1o) É o único Doutor da Igreja que foi elogiado em documentos oficiais por nada menos do que 69 papas. Queira-se dizer o que se quiser sobre o fato de que os papas não são infalíveis quando não se exprimem ex cathedra, o elogio de 69 papas, para um católico, representa muita coisa.

2o) A Encíclica Studiorum ducem [29-6-1923] de Pio XI, sobre Santo Tomás de Aquino, lembra que no Concílio de Trento, que se deu no século XVI para refutar os erros protestantes – um dos maiores Concílios que houve em todos os tempos –, sobre o altar do Concílio, onde se achavam os livros para consulta dos padres conciliares, só havia duas obras: a Bíblia e a Suma Teológica. Ora, para que um Concílio coloque esta obra ao lado da Bíblia, num altar, como fonte de consulta, como fonte de ensinamento infalível da Igreja, vale alguma coisa mais do que “x”.

3o) O Código de Direito Canônico elaborado por um santo, São Pio X, e promulgado por Bento XV, com autoridade de Papa, recomenda que nos seminários o ensino oficial seja feito de acordo com o método e a doutrina de Santo Tomás de Aquino. Quer dizer, para a formação de seus clérigos é a orientação que a Igreja determina.

4o) Ainda ele tem a autoridade (que muitos santos também têm) de Doutor da Igreja, mas elevado a esta categoria por outro santo, que foi São Pio V, em 1567.

*Seu objetivo:*
Você pode continuar o texto sobre Santo Tomás de Aquino a partir do ponto em que ele para? As linhas não têm relação com o texto sobre Santo Tomás de Aquino.

*Dados:*
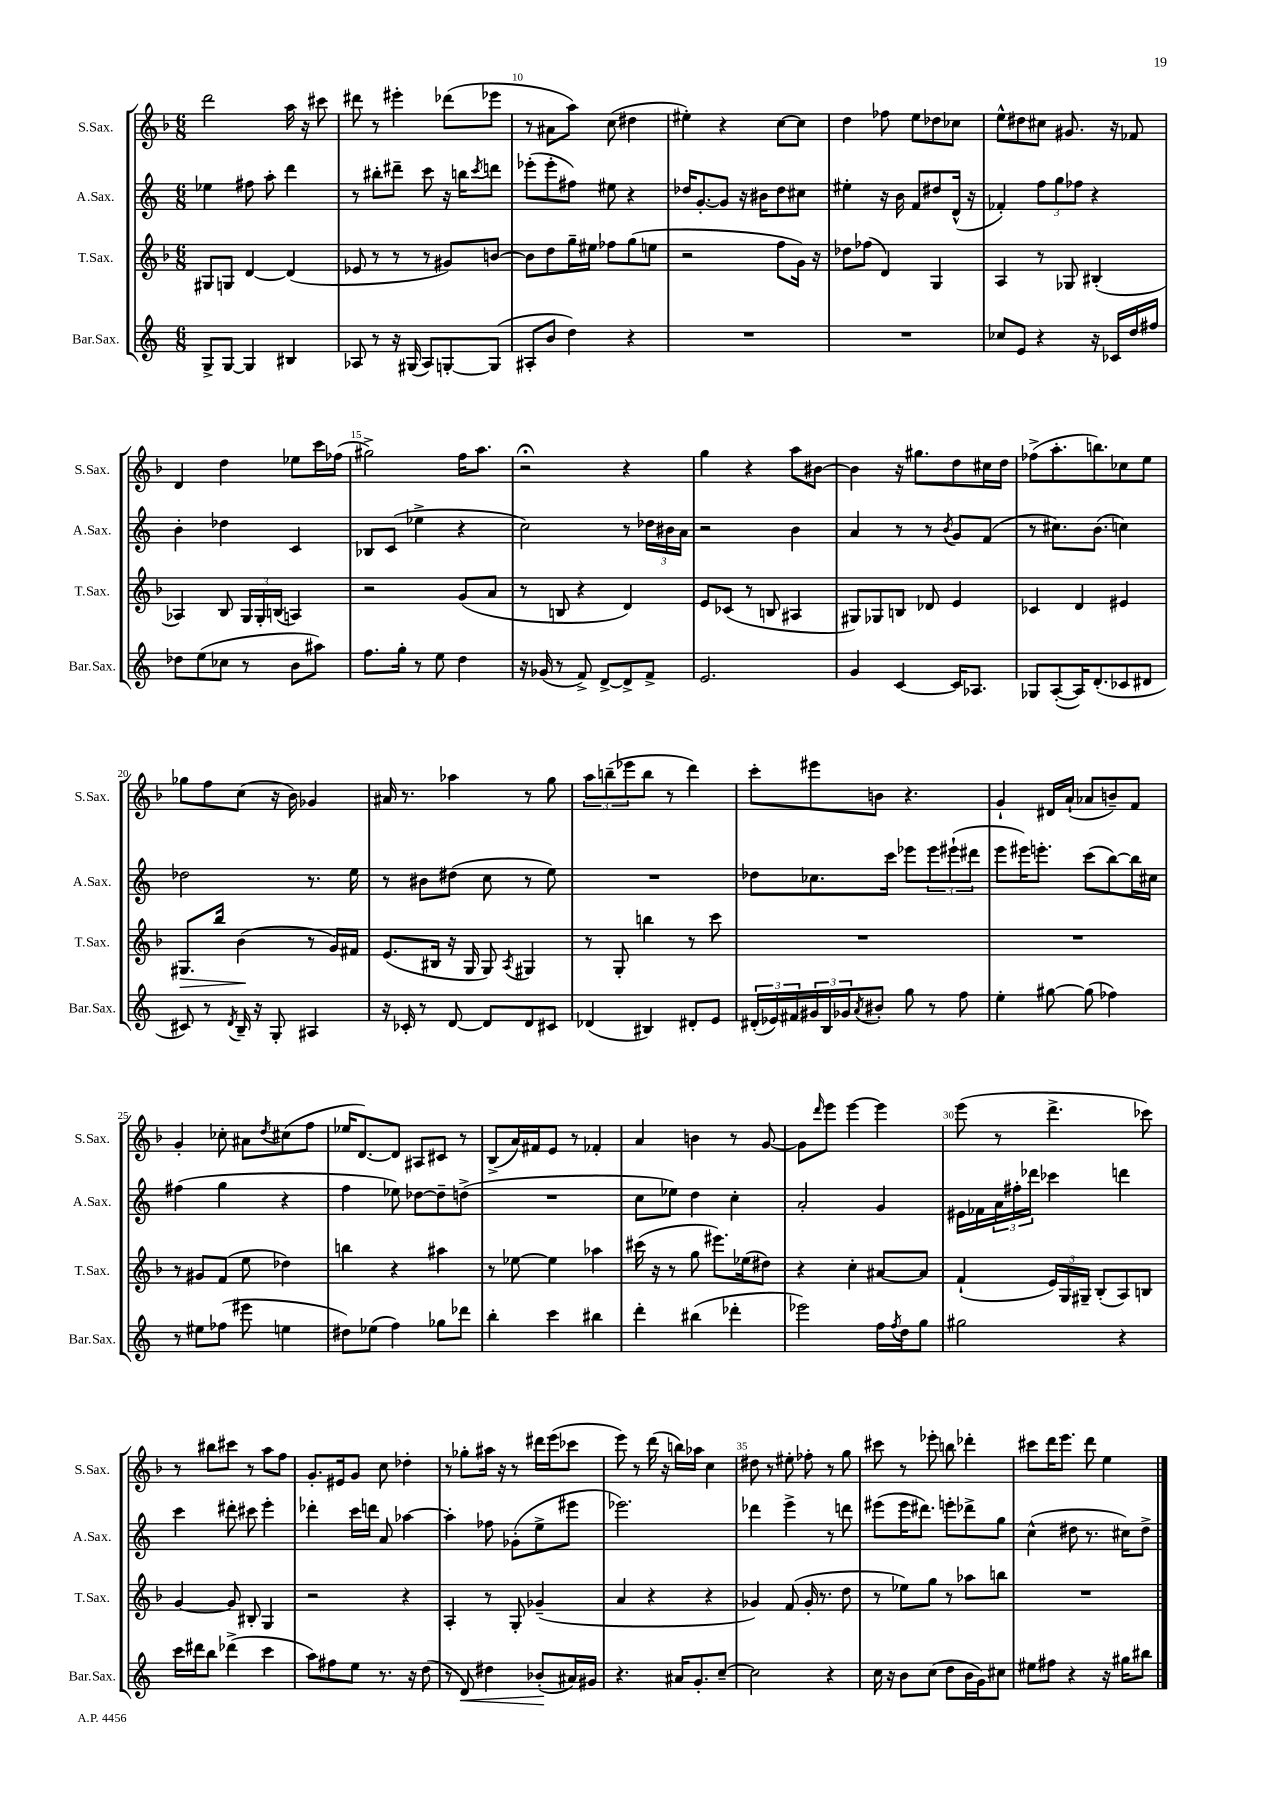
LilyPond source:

<<
\new StaffGroup <<
\new Staff = "s0" \with { instrumentName = "S.Sax." shortInstrumentName = "S.Sax." } {
    \clef treble \key f \major \numericTimeSignature \time 6/8
    d'''2 a''16 r16 cis'''8 |
    dis'''8 r8 eis'''4-. des'''8( ees'''8 |
    r8 ais'8 a''8) c''8( dis''4 |
    eis''4-.) r4 c''8~ c''8 |
    d''4 fes''8 e''8 des''8 ces''8 |
    e''8-^ dis''8 cis''8 gis'8. r16 fes'8 |
    d'4 d''4 ees''8 c'''16 fes''16( |
    gis''2->) f''16 a''8. |
    r2\fermata r4 |
    g''4 r4 a''8 bis'8~ |
    bis'4 r16 gis''8. d''8 cis''16 d''16 |
    fes''8->( a''8.-. b''8.) ces''8 e''8 |
    ges''8 f''8 c''8( r16 bes'16) ges'4 |
    ais'16 r8. aes''4 r8 g''8 |
    \tuplet 3/2 { a''8 b''8--( ees'''8 } b''8 r8 d'''4) |
    c'''8-. eis'''8 b'8 r4. |
    g'4-! dis'16 a'16-!( aes'8 b'8--) f'8 |
    g'4-. ces''8-. ais'8 \acciaccatura { d''8 } cis''8( f''8 |
    ees''16 d'8.~) d'8 ais8 cis'8 r8 |
    bes8->( a'16) fis'16 e'8 r8 fes'4-. |
    a'4 b'4 r8 g'8~ |
    g'8 \grace { d'''16 } e'''8 e'''4~ e'''4 |
    e'''8( r8 d'''4.-> ces'''8) |
    r8 bis''8 cis'''8 r8 a''8 f''8 |
    g'8.-. eis'16 g'8 c''8 des''4-. |
    r8 ges''8-. ais''16 r16 r8 dis'''16 e'''16( ces'''8 |
    e'''8) r8 d'''16( r16 b''16) aes''16 c''4 |
    dis''8 r8 eis''8-. fes''8-. r8 g''8 |
    cis'''8 r8 ees'''8-. b''8 des'''4-. |
    cis'''8 d'''16 e'''8. d'''8 e''4 \bar "|." |
}
\new Staff = "s1" \with { instrumentName = "A.Sax." shortInstrumentName = "A.Sax." } {
    \clef treble \key c \major \numericTimeSignature \time 6/8
    ees''4 fis''8 a''8-. d'''4 |
    r8 bis''8-. dis'''8-- c'''8 r16 b''16 \acciaccatura { c'''8 } d'''8 |
    ees'''8-.( ees'''8-. fis''8) eis''8 r4 |
    des''16 g'8.~-. g'8 r16 bis'16 des''8 cis''8 |
    eis''4-. r16 b'16 f'8 dis''8 d'16-^( r16 |
    fes'4-.) \tuplet 3/2 { f''8 g''8 fes''8 } r4 |
    b'4-. des''4 c'4 |
    bes8 c'8( ees''4-> r4 |
    c''2) r8 \tuplet 3/2 { des''16 bis'16 a'16 } |
    r2 b'4 |
    a'4 r8 r8 \acciaccatura { b'8 } g'8 f'8( |
    r8 cis''8.) b'8.( c''4) |
    des''2 r8. e''16 |
    r8 bis'8 dis''8( c''8 r8 e''8) |
    R2. |
    des''8 ces''8. c'''16 ees'''8 \tuplet 3/2 { ees'''8 eis'''8-!( dis'''8 } |
    e'''8 eis'''16) e'''8.-. c'''8( b''8~) b''16 cis''16 |
    fis''4( g''4 r4 |
    f''4 ees''8) des''8~ des''8-- d''8->( |
    R2. |
    c''8 ees''8) d''4 c''4-. |
    a'2-. g'4 |
    eis'16 fes'16 \tuplet 3/2 { a'16 fis''16-. des'''16 } ces'''4 d'''4 |
    c'''4 dis'''8-. cis'''8 e'''4-. |
    des'''4-. c'''16 d'''16 a'8 aes''4~ |
    aes''4-. fes''8 ges'8-.( e''8-> eis'''8 |
    ees'''2.) |
    des'''4 e'''4-> r8 d'''8 |
    eis'''8( eis'''16 dis'''8.) e'''8-. des'''8-> g''8 |
    c''4-^( dis''8 r8. cis''16) dis''8-> \bar "|." |
}
\new Staff = "s2" \with { instrumentName = "T.Sax." shortInstrumentName = "T.Sax." } {
    \clef treble \key f \major \numericTimeSignature \time 6/8
    gis8 g8 d'4~ d'4( |
    ees'8 r8 r8 r8 gis'8) b'8~ |
    b'8 d''8 g''16-- eis''16 fes''8 g''8( e''8 |
    r2 f''8 g'16) r16 |
    des''8 fes''8( d'4) g4 |
    a4 r8 ges8 bis4-.( |
    aes4) bes8 \tuplet 3/2 { g16 g16-. b16( } a4) |
    r2 g'8( a'8 |
    r8 b8 r4 d'4) |
    e'8 ces'8( r8 b8 ais4 |
    gis8) ges8 b8 des'8 e'4 |
    ces'4 d'4 eis'4 |
    gis8.\> bes''16 bes'4\!( r8 g'16) fis'16 |
    e'8.( bis16 r16 g16 g8) \acciaccatura { a8 } gis4 |
    r8 g8-. b''4 r8 c'''8 |
    R2. |
    R2. |
    r8 gis'8 f'8( e''8 des''4) |
    b''4 r4 ais''4 |
    r8 ees''8~ ees''4 aes''4 |
    cis'''16( r16 r8 g''8 eis'''8.) ees''16( dis''8) |
    r4 c''4-. ais'8~ ais'8 |
    f'4-!( \tuplet 3/2 { e'16) g16 gis16-- } bes8-.( a8) b8 |
    g'4~ g'8 bis8-. g4 |
    r2 r4 |
    a4-. r8 g8-. ges'4--( |
    a'4 r4 r4 |
    ges'4) f'8( ges'16-. r8. d''8 |
    r8 ees''8) g''8 r8 aes''8 b''8 |
    R2. \bar "|." |
}
\new Staff = "s3" \with { instrumentName = "Bar.Sax." shortInstrumentName = "Bar.Sax." } {
    \clef treble \key c \major \numericTimeSignature \time 6/8
    g8-> g8~ g4 bis4 |
    aes8 r8 r16 gis16( aes8) g8~-. g8( |
    ais8-. b'8 d''4) r4 |
    R2. |
    R2. |
    ces''8 e'8 r4 r16 ces'16 d''16 fis''16 |
    des''8 e''8( ces''8 r8 b'8 ais''8) |
    f''8. g''16-. r8 e''8 d''4 |
    r16 ges'16( r8 f'8->) d'8~-> d'8-> f'8-> |
    e'2. |
    g'4 c'4~ c'16 aes8. |
    ges8 a8~-.( a16) d'8.-.( ces'8 dis'8 |
    cis'8) r8 \acciaccatura { d'8 } b16-- r16 g8-. ais4 |
    r16 ces'16-. r8 d'8~ d'8 d'8 cis'8 |
    des'4( bis4) dis'8-. e'8 |
    \tuplet 3/2 { dis'16-.( ees'16) fis'16 } \tuplet 3/2 { gis'16 b16 ges'16 } \acciaccatura { a'8 } bis'8-. g''8 r8 f''8 |
    e''4-. gis''8~ gis''8( fes''4) |
    r8 eis''8 fes''8( eis'''8 e''4 |
    dis''8) ees''8( f''4) ges''8 des'''8 |
    b''4-. c'''4 bis''4 |
    d'''4-. bis''4( des'''4-. |
    ees'''2) f''16 \acciaccatura { f''8 } d''16 g''8 |
    gis''2 r4 |
    c'''16 dis'''16 b''8 des'''4->( c'''4 |
    a''8) fis''8 e''8 r8. r16 d''8( |
    r8 d'8\<) dis''4 bes'8-.\!( ais'16) gis'16 |
    r4. ais'16 g'8.-. c''8~-- |
    c''2 r4 |
    c''16 r16 b'8 c''8( d''8 b'16 g'16) cis''8 |
    eis''8 fis''8 r4 r16 gis''16 bis''8 \bar "|." |
}
>>
>>
\layout { \context { \Score currentBarNumber = #8 \override BarNumber.break-visibility = ##(#f #t #t) barNumberVisibility = #(every-nth-bar-number-visible 5) } }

*Resultado da tarefa:*
5o) Alguns elogios feitos a ele pelos papas. Por exemplo, João XXII, século XIV, declarou o seguinte: “A doutrina dele é, por si mesma, miraculosa, porque excede a capacidade do homem levar o seu acerto tão longe quanto ele levou”. “Ele sozinho iluminou mais a Igreja do que todos os outros doutores juntos”.

Na Encíclica Aeternis Patris, de Leão XIII, o Papa diz a respeito dele o seguinte: “Ele é comparável ao sol, porque reaquece o mundo com o esplendor de sua virtude, e o enche com a irradiação de sua doutrina”.

Santo Inácio de Loyola, nas regras sentire cum Ecclesia, aponta como indício de espírito católico o fato da pessoa seguir a filosofia escolástica. Quer dizer, é um Doutor tal que pensar como ele é indício do espírito católico; discordar dele é, portanto, falta de espírito católico. E isto é dito pela figura máxima do espírito católico, que é Santo Inácio, que brilhou na questão do senso católico, assim como Santa Teresa brilhou no assunto da oração, etc.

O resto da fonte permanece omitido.